# Passage provided
▼

World poised to hit 1.5 degrees a year earlier than expected: projections

While massive investments into clean energy technology continue across the globe, carbon dioxide emissions continue to rise to record levels, according to an annual accounting of human-made greenhouse gases relative to temperature targets.

Each year, the independent scientific consortium known as the Global Carbon Project (GCP) calculates how much greenhouse gas can be produced through human activity to keep below specific global warming trajectories. It says there’s now a 50:50 chance the world will exhaust the remaining carbon budget to keep warming below 1.5°C by 2031.

That’s a year earlier than last year’s projections.

Annual carbon dioxide emissions have gone up every year since the GCP started compiling the Global Carbon Budget in 2006, except during the COVID-19 pandemic and global financial crisis.

A thermal power station in front of solar energy panels
Coal is still the biggest source of carbon emissions, even as renewables enter global markets. Credit: owngarden via Getty Images

This year is no different. Projections indicate 36.8 billion tonnes of CO2 will be produced by year’s end, with increased emissions from each of the main pollution sources coal, oil and methane gas. Increases are largely driven by developing economic powerhouses China and India, with continued slow declines from the USA and Europe.

That’s a 1.1% increase on 2022 levels, though an uncertainty range from 0.0-2.1% means this year may mark an annual emissions peak.

Even if that’s the case, the trajectory for the planet it still grim.

The Paris Climate Agreement, signed in 2015, aspires to keep global average temperatures at no more than 1.5°C above pre-industrial levels. But the amount of carbon dioxide pumped into the atmosphere this year, combined with refinements into the behaviour of the planet’s carbon cycle, has brought the anticipated date that figure will be reached forward by a year.

Global Carbon Budget Projected timelines

 2022 GCB2023 GCB
1.5*~2032 (9 years)~2031 (7)
1.7*~2041 (18)~2039 (15)
1.9*~2053 (30)~ 2052 (28)
*50% chance of reaching temperature above pre-industrial levels, based on current emissions.

Among other estimates, carbon dioxide is expected to reach an atmospheric concentration of about 419.3 parts per million this year – about 51% greater than pre-industrial levels.

▲

# Transcribed page contents
▼

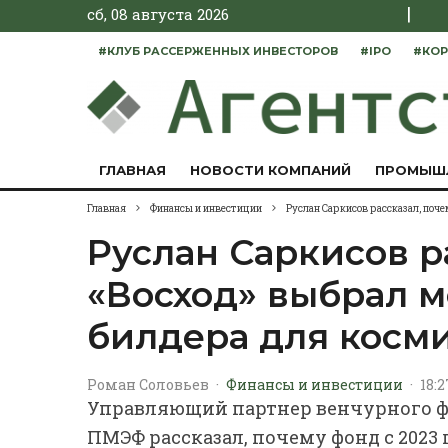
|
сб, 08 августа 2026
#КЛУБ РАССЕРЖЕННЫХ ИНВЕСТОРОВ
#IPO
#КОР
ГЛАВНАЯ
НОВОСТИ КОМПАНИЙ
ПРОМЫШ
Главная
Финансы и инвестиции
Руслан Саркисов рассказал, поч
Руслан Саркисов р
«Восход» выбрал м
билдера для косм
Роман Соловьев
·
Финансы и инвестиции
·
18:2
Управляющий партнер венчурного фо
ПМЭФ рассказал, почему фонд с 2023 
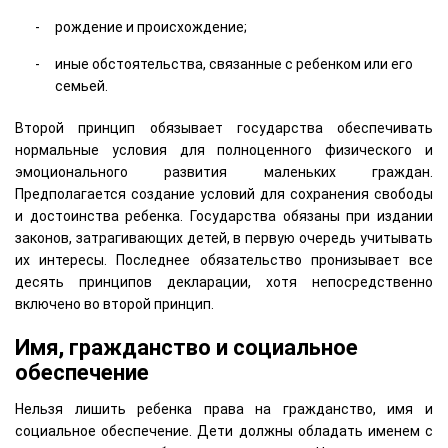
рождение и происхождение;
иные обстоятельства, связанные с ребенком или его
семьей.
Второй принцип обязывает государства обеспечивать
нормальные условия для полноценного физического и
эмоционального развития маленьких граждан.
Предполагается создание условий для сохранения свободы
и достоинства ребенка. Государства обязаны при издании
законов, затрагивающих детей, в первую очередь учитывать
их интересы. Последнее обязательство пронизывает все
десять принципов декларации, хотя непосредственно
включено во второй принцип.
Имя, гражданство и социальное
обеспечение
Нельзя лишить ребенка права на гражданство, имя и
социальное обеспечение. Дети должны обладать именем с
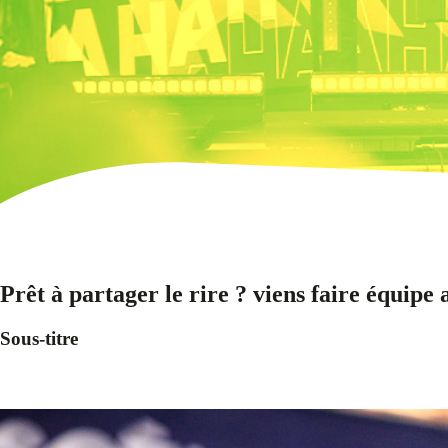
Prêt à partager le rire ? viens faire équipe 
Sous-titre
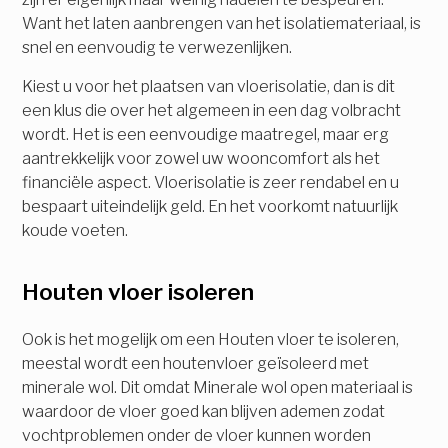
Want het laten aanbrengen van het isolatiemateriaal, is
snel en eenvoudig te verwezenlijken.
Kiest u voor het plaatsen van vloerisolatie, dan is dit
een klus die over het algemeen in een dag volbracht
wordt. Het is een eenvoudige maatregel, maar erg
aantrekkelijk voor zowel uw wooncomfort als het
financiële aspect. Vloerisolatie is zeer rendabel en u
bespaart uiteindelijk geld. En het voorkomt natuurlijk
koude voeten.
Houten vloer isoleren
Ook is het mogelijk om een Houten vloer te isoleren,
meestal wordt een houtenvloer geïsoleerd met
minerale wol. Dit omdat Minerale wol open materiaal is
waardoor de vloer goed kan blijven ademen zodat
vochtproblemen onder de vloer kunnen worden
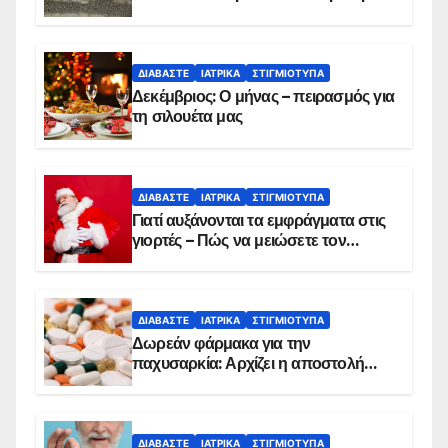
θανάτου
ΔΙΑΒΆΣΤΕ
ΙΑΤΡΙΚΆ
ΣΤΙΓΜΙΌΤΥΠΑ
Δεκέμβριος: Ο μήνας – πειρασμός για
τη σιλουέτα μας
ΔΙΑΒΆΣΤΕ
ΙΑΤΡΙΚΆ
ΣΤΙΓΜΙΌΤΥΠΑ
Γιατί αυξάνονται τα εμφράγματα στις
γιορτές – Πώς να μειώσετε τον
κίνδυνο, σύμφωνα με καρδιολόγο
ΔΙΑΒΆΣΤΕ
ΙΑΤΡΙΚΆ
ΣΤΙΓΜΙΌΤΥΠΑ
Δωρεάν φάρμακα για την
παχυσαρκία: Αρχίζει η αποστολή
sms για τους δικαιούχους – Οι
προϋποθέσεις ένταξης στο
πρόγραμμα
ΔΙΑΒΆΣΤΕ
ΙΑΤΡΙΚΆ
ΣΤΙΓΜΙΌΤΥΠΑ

▲

# Actions to take
1 > According to the carbon budget article, which countries and regions are driving this year's emissions changes, either through increases or through slow declines?
2 > In the carbon budget article, what atmospheric carbon dioxide concentration is expected this year?
3 > Carry on the article about the world reaching 1.5°C of warming sooner than expected, beginning after its final sentence.
The transcribed page contents are separate material and are not part of the article on carbon emissions.

# Answers per task
1 > China, India, the USA and Europe

2 > About 419.3 parts per million, roughly 51% greater than pre-industrial levels.

3 >
Why does a carbon budget matter?

Carbon budgeting is a valuable tool for policymakers and the public to understand efforts to cut greenhouse gas emissions, most of which are carbon-based (carbon dioxide and methane) and released from the burning of coal, oil and gas.

Each year, the Global Carbon Project assesses the world’s carbon emission sources, and sinks,  to calculate how much carbon is left in the budget to keep global average temperatures below particular thresholds – typically 1.5, 1.7 and 1.9°C above pre-industrial levels.

A graph showing annual increase in global carbon dioxide emissions
Annual Global Fossil Carbon Dioxide Emissions. Credit: Global Carbon Project.

Once that carbon allowance is exhausted, no more can be produced – in net terms – if the planet is to remain under one of these temperature thresholds.

While there are many potent greenhouse gases, carbon dioxide is a particularly important marker as it potentially lasts thousands of years in the atmosphere.

“The remaining carbon budget is giving you a reality check,” says Dr Pep Canadell, the chief research scientist of the CSIRO and executive director of the Global Carbon Project.

That reality check is effectively a map to the future that governments, working together, can alter course for a faster or slower decline in greenhouse gas emissions.

At the same time, Canadell highlights the uncertain road ahead for carbon reduction.

“Overall, it’s a strong, pessimistic view in the sense that even if we were to actually pick next year [as an emissions peak], it won’t be a ‘peak and decline’ as these emissions [reduction] scenarios that we’re talking about are really asking for.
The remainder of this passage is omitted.